Friday, April 11, 2008

Surely you're joking, Mr. Nadeau

George Mason University environmental science professor Robert Nadeau has a very strange article up at Scientific American magazine.
[T]he mathematical theories used by mainstream economists are predicated on the following unscientific assumptions:
  • The market system is a closed circular flow between production and consumption, with no inlets or outlets.
  • Natural resources exist in a domain that is separate and distinct from a closed market system, and the economic value of these resources can be determined only by the dynamics that operate within this system.
  • The costs of damage to the external natural environment by economic activities must be treated as costs that lie outside the closed market system or as costs that cannot be included in the pricing mechanisms that operate within the system.
  • The external resources of nature are largely inexhaustible, and those that are not can be replaced by other resources or by technologies that minimize the use of the exhaustible resources or that rely on other resources.
  • There are no biophysical limits to the growth of market systems.

He goes on to argue that Economics is not therefore a serious science and we can ignore all that economists have to say about, for example, the environmental crisis.

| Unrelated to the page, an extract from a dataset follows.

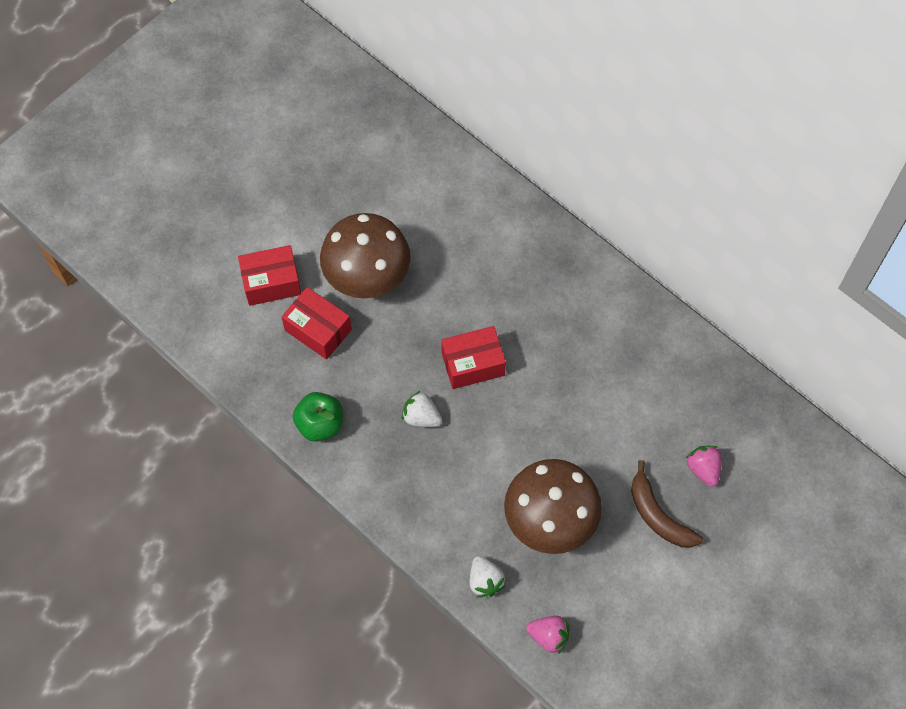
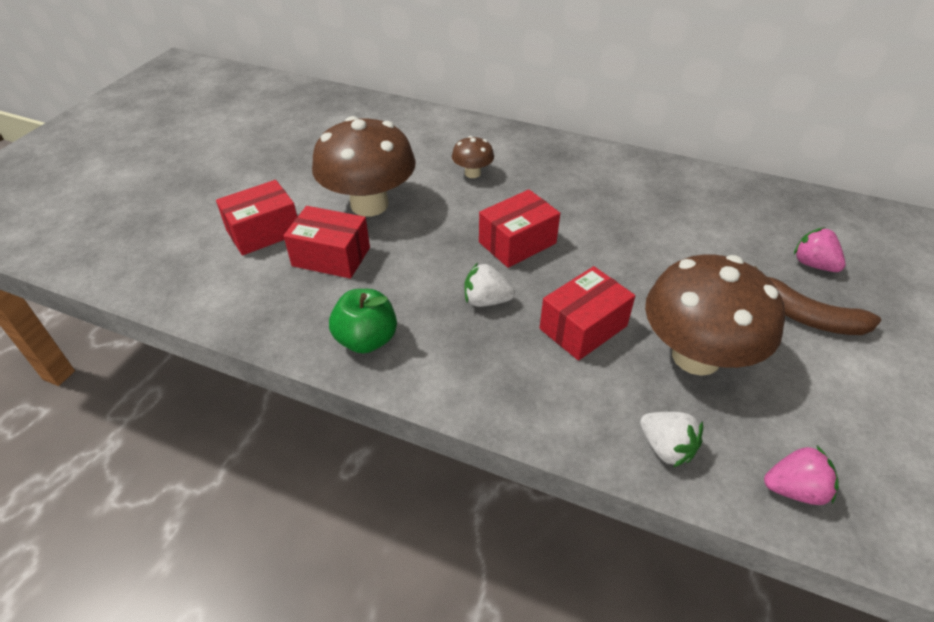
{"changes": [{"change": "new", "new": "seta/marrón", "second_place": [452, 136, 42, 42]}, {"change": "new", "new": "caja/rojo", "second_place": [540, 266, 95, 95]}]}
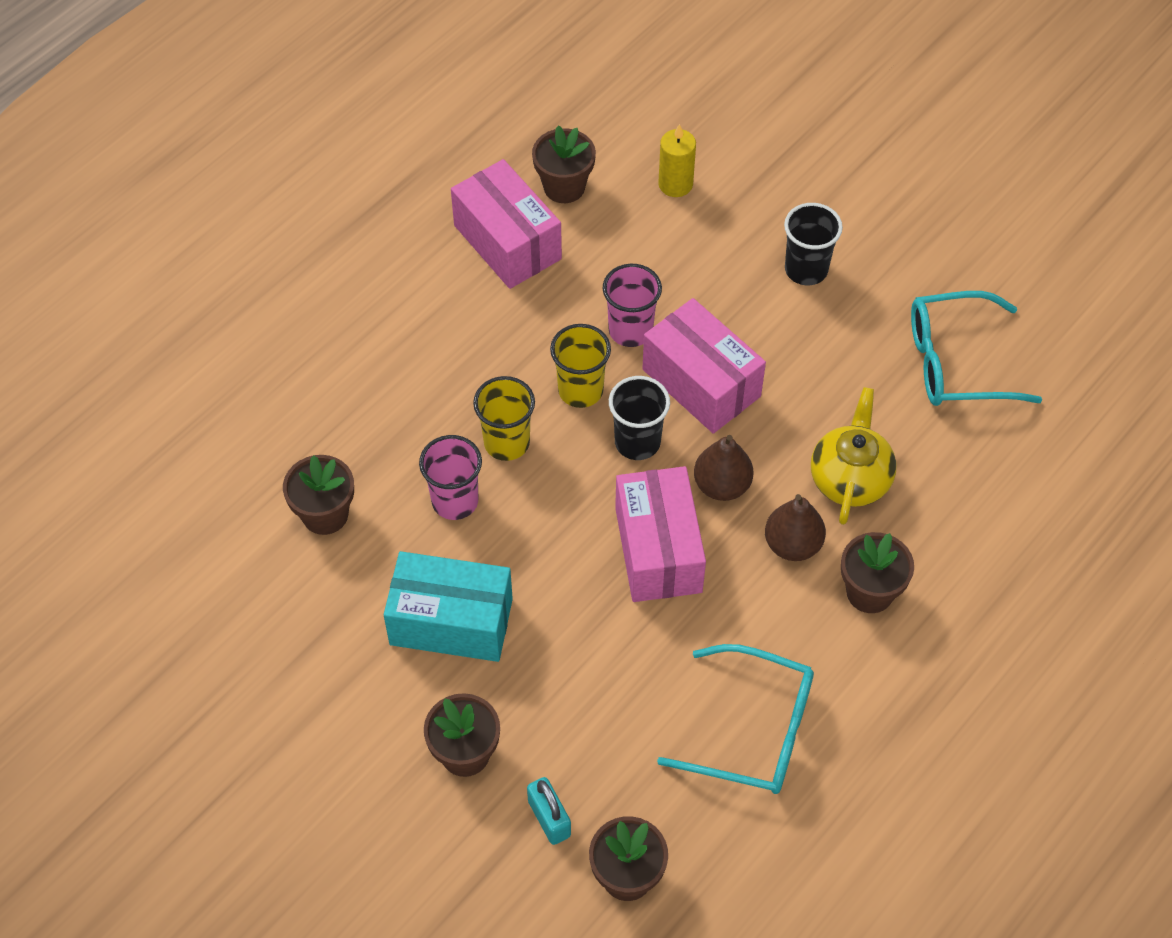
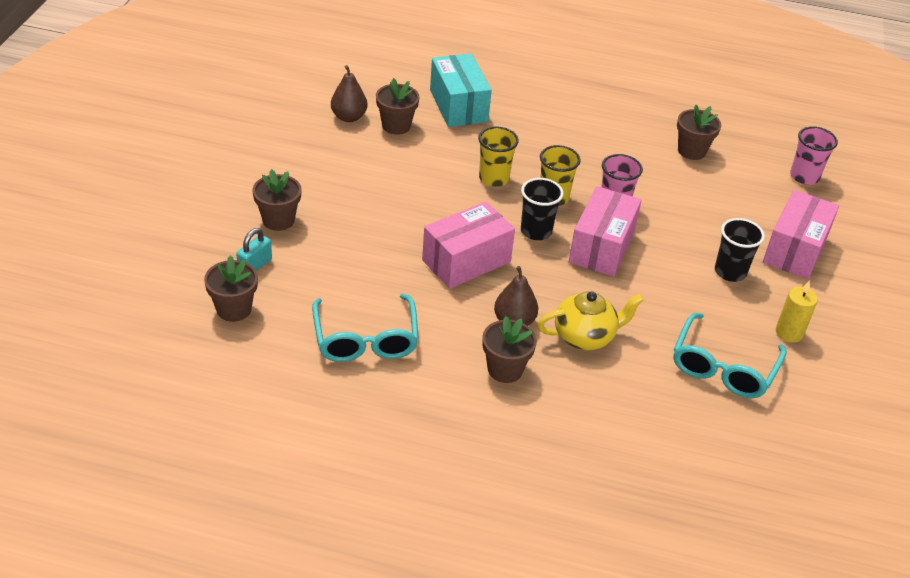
{"changes": [{"change": "shifted", "old": "pera/marrón", "first_place": [694, 435, 59, 66], "second_place": [331, 65, 37, 57]}, {"change": "shifted", "old": "caja/turquesa", "first_place": [384, 551, 129, 111], "second_place": [430, 54, 62, 73]}, {"change": "rotated", "old": "gafas/turquesa", "first_place": [911, 291, 131, 115], "second_place": [674, 313, 113, 85], "degrees": -120}, {"change": "shifted", "old": "caja/rosa", "first_place": [451, 159, 111, 130], "second_place": [763, 190, 76, 89]}, {"change": "shifted", "old": "vela/amarillo", "first_place": [658, 124, 38, 73], "second_place": [776, 280, 42, 63]}, {"change": "shifted", "old": "vaso/rosa", "first_place": [419, 435, 63, 85], "second_place": [790, 126, 48, 59]}]}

Apart from noting that I have heard a more coherent critique of economic theory by Ali G, I have only one thing to say to Mr. Nadeau. Read a book, sir. Read a book.

(Hat tip: Reason's Hit and Run Blog.)

5 Comments:

Blogger Wavefunction said...

I am a subscriber to Sci Am and I can say that 50% of the articles are worth reading, 30% are average quality, and 20% are total hype and crap. This article seems to belong to that last category.

7:26 PM  
Anonymous Anonymous said...

Despite his claims (which amount to academic fraud), it is easy to verify that Nadeau isn't an environmental science professor, he's an English professor at GMU. Which solves the mystery of how he manages to so utterly misunderstand basic economics, but not the mystery of why Scientific American would publish his sophomoric musings.

4:40 PM  
Blogger Kunal said...

Yeah, I saw that GMU's English Department Page lists him as part of that faculty, but I figured that if Scientific American magazine thinks he's an environmental scientist, he probably is. He seems to have written a bunch of stuff on the history of science and the environment. Of course, if all his interdisciplinary work is like this article, well, then maybe he should stick to deconstructing I, Rigoberta Menchu.